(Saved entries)
--------------------------------------------------

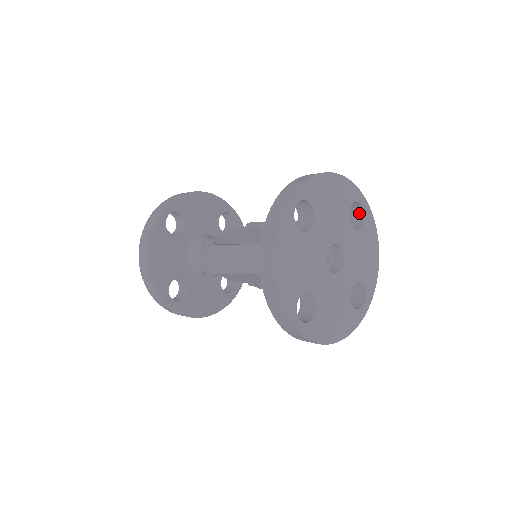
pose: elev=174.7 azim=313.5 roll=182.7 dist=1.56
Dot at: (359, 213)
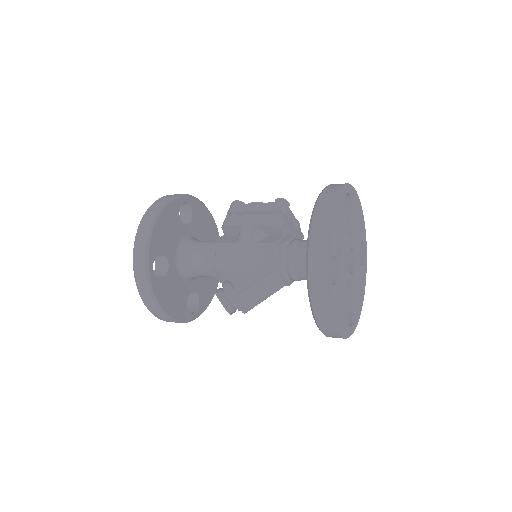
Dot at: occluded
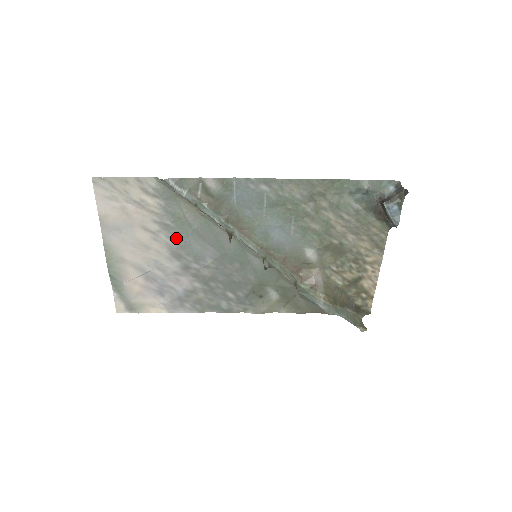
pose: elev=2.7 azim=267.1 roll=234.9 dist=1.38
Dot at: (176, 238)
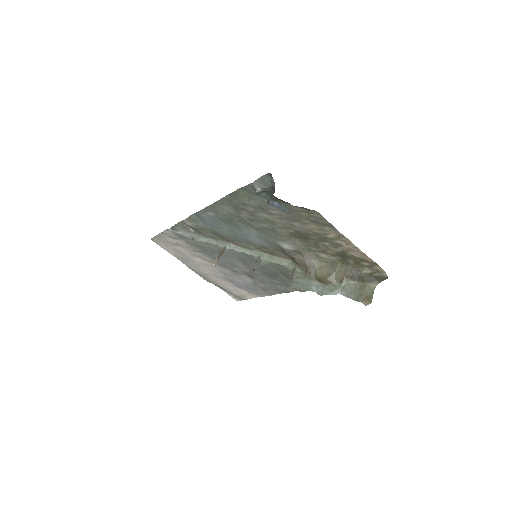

--------------------------------------------------

▶ OBJECTIVE:
Report how many lines in the items above contain the string "azim". Give only the number.

▶ WRITTEN ANSWER:
2